Entitlement and Laziness Have No Place in Advertising

Rod Stuckey | 11/01/2015

Have you ever heard the old anecdote about a father trying to read the Sunday newspaper, but is constantly being distracted and pestered by his young son?  The dad tears a map into small pieces and offers the son an ice cream if he can piece the map back together. He figures he’s bought himself a good 2 hours or so.  The kid’s back in 10 minutes. “How’d you do that?” the puzzled dad asks. “There’s a big photo of a man on the other side,” his son replies.  “I used it, and it was easy. When I got the man right, the whole world was right, too.”  That’s pretty wise, and in a way, your dealership is like that. When you get yourself right, it can make your entire dealership a more enjoyable and profitable operation. 


Of course, that’s easier said than done. To be an effective D.P. or G.M. you must be an expert in Sales, F&I, P&A, and Service as well as Human Resources and Accounting. It’s almost as if you’re running 4 separate businesses under one roof, and it takes years of experience, quality work habits, and a high level of ability to become a proficient and successful operator. But wait, that’s not all… the nation’s highest performing operators have mastered another super important skill, and that is the ability to make it rain customers. Yes, I’m talking about marketing. 

If you don’t have an effective marketing plan in place, then your customer list is likely getting colder and colder and smaller and smaller without you even realizing its happening. 

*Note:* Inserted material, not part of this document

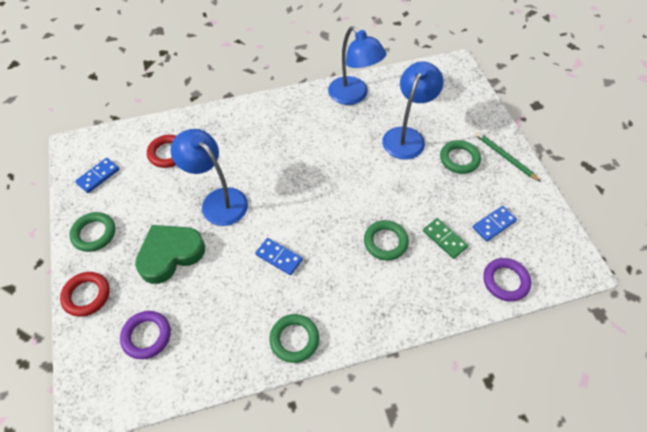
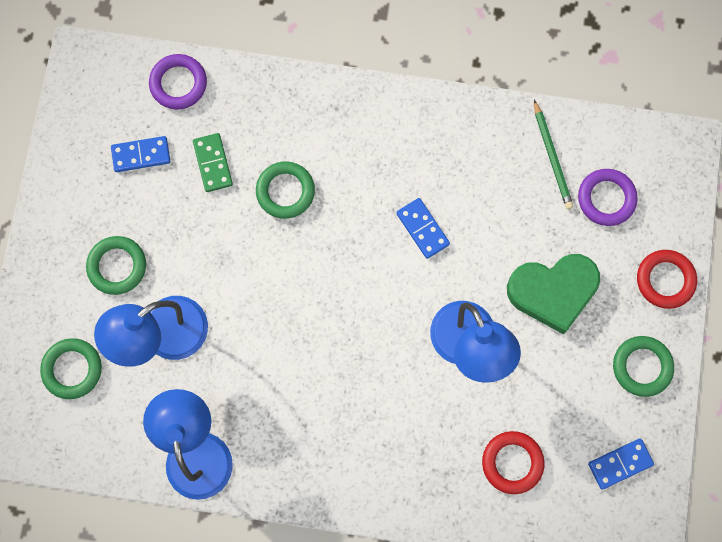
camera: 155 degrees left, 20 degrees up
green ring [269,314,319,363] -> green ring moved to [40,338,102,399]
green pencil [475,132,541,182] -> green pencil moved to [534,100,573,209]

Here’s why you lose customers:

•    1% Die
•    3% Move Away
•    5% Influenced by Friends or Family
•    9% Lured by Competitors
•    14% Bad Experience
•    68% Indifference

 

All too often dealers forget they aren’t entitled to customers just because they’re either located within their OEM assigned territory, or because they are past and present customers. It is your responsibility to stay in touch with your customers, not the other way around.  You can’t control who dies or moves away, but you can heavily influence the other 96% of your potential lost customers before it’s too late. If you’re not regularly marketing to the riders in your buying base, they will eventually get a feeling of apathy, as if you don’t care about them and ultimately drift off. 

 

Personally, I put great effort into advertising for this company, as well as for our dealer clients. It’s not easy, it’s not always fun and new, and it often turns into a grind. In fact, I have a quick 30 minute meeting two days a week with my leadership team where we cover our non-negotiables. Most of this meeting is dominated by deadline driven deliverables related to our outbound marketing efforts. I put this system in place years ago, because I had identified that when the swirl hit (and it always does) marketing was the area that would be conveniently set aside. 

 

There was even a time when I was young and naïve that I briefly thought advertising was a wildly creative exercise done by the lazy who weren’t willing to do real work. I found out the hard way (and the expensive way) that creating a one-off fancy branding campaign was about as effective at generating business as trying to change a tire with a set of nunchucks.

 

Eventually, I learned from my mistakes and became a true student of the advertising and marketing world. I discovered that there seemed to be 2 very different religions in advertising. Direct Response marketers and Branding marketers. The direct response camp is all about creating a compelling offer with a call to action and a deadline, and having the ability to measure results and ROI. The branding folks will tell you the purpose of your advertising is to get your name out there and create top of mind awareness.

 

That’s when I stumbled onto a book called ‘Ogilvy on Advertising’ by legendary marketer, the late David Ogilvy, who was widely hailed as, “The Father of Advertising.”  Quite the character, Ogilvy created one of the biggest ad agencies of all time. Here’s what he had to say about the two different camps:

 

“There is a yawning chasm between you Generalists and we Directs. We Directs belong to a different world. Your gods are not our gods. You pride yourselves on being creative - whatever that awful word means. You cultivate the mystique of “creativity.” Some of you are pretentious poseurs. We humble people who work in direct do not regard advertising as an art form. Our clients don’t give a damn whether we win awards at Cannes. They pay us to sell their products. Nothing else. We sell -- or else.”

 

That resonated well with me, and the more I studied and tested direct marketing compared to branded marketing, the bigger believer I became. When executing direct marketing the proper way, branding is always a happy byproduct anyway. 

 

As mentioned, getting the man right is not easy, but pnce you do, the rest of the world falls into place. So, choose your religion carefully.